■ **EXERCISE PROMPT**:
Report every line of the records that contains the word "dans", matching case exactly.

Saved entries:
------------
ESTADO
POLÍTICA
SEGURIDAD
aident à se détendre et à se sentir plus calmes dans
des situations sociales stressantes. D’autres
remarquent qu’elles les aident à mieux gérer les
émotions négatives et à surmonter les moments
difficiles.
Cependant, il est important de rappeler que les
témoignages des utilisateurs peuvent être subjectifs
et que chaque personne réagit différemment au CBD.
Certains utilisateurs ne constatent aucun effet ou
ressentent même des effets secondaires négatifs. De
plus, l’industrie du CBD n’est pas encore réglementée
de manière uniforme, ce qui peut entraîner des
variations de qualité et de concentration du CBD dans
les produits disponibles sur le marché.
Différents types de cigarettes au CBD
------------
■ **RESPONSE TO THIS EXERCISE**:
aident à se détendre et à se sentir plus calmes dans
variations de qualité et de concentration du CBD dans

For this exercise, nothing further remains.